» **TASK TO CARRY OUT**: Update the items by replacing every "here" with "this source" and changing nothing else. Leave the pictures out of your answer.

'''

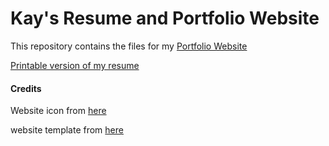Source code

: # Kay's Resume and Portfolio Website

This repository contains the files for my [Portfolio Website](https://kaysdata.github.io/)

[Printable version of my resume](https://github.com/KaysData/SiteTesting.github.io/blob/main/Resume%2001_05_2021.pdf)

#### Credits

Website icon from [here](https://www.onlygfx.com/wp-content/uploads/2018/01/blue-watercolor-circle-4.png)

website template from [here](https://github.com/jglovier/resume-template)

'''

» **ANSWER SECTION**:
Source code

: # Kay's Resume and Portfolio Website

This repository contains the files for my [Portfolio Website](https://kaysdata.github.io/)

[Printable version of my resume](https://github.com/KaysData/SiteTesting.github.io/blob/main/Resume%2001_05_2021.pdf)

#### Credits

Website icon from [this source](https://www.onlygfx.com/wp-content/uploads/2018/01/blue-watercolor-circle-4.png)

website template from [this source](https://github.com/jglovier/resume-template)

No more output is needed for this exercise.